DESIGN: Secondary data analysis of a randomized, controlled trial.
SETTING: EDs of two urban academic hospitals.
PARTICIPANTS: Six hundred fifty community-dwelling adults aged 65 and older presenting to the ED and discharged home. Patients were categorized a priori as “high risk” if they had cognitive impairment or two or more risk factors on the TRST.
MEASUREMENTS: Functional status: summed activity of daily living (ADL) and instrumental activity of daily living (IADL) scores at baseline, 30 days, and 120 days. Self-perceived physical health: standardized physical health component of the Medical Outcomes Study 36-Item Short-Form Health Survey (SF-36). Functional decline: loss of one or more ADLs and one or more IADLs from ED baseline at 30 and 120 days. Decline in self-perceived physical health: follow-up SF-36 standardized physical health component scores four or more points lower than baseline.
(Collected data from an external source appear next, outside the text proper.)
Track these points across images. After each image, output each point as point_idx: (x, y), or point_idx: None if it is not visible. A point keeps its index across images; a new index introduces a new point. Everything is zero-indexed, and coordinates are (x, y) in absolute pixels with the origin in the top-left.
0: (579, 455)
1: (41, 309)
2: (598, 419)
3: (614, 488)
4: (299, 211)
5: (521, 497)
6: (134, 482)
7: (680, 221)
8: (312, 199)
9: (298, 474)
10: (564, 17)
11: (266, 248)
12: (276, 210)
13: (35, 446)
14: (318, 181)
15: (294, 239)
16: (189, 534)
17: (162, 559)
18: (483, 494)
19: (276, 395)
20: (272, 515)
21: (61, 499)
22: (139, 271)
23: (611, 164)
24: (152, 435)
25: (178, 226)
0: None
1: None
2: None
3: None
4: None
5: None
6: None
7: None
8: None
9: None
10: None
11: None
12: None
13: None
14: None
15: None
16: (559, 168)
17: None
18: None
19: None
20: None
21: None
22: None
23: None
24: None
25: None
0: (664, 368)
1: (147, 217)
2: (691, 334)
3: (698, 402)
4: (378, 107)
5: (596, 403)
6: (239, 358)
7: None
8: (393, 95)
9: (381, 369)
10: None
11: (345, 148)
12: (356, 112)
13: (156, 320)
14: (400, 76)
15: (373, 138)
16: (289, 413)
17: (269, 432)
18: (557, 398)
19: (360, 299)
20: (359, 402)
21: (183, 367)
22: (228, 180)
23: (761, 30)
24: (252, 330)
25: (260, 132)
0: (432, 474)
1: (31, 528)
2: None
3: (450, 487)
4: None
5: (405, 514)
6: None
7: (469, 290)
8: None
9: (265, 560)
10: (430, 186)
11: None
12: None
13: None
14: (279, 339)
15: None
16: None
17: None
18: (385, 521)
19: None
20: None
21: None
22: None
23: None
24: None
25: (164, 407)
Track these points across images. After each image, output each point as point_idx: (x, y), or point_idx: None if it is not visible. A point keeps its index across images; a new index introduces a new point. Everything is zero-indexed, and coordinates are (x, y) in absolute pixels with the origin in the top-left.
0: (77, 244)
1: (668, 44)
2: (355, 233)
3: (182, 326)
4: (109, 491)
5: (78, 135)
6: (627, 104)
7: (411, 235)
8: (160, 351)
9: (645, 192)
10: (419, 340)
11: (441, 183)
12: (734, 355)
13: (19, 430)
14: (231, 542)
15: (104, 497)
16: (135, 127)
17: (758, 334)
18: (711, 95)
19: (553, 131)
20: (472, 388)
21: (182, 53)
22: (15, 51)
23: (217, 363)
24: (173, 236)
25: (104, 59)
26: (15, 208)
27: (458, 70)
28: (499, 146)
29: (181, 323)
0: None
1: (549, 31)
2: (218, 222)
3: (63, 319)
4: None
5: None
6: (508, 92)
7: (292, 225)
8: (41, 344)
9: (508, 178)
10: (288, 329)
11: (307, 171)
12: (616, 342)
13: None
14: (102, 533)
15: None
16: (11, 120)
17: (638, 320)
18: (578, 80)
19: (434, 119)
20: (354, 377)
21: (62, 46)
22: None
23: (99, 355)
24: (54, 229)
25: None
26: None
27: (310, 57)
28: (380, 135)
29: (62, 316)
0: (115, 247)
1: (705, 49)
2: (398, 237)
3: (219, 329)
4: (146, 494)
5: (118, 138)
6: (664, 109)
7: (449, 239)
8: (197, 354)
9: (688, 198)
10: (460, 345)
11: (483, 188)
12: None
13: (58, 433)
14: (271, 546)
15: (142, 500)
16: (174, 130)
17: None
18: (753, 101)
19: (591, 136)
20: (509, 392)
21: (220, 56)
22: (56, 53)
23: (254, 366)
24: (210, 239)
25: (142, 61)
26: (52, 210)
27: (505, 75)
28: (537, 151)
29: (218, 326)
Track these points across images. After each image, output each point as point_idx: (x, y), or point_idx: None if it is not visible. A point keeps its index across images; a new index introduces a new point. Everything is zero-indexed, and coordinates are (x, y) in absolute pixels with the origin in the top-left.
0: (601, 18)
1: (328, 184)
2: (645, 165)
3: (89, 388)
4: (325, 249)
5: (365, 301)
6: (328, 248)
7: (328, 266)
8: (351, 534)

RESULTS: TRST scores correlated with baseline ADL impairments, IADL impairments, and self-perceived physical health at all endpoints (P<.001). A TRST score of two or more was moderately predictive of decline in ADLs or IADLs (30-day ADL area under the receiver operating characteristic curve (AUC)=0.64; 95% confidence interval (CI)=0.56–0.72; 120-day ADL AUC=0.66; 95% CI=0.58–0.74) but not perceived physical health.
CONCLUSION: The TRST identifies baseline functional impairment in older ED patients and is moderately predictive of subsequent functional decline after an initial ED visit. The TRST provides a valid proxy measure for assessing functional status in the ED and may be useful in identifying high-risk patients who would benefit from referrals for further evaluation or surveillance upon ED discharge.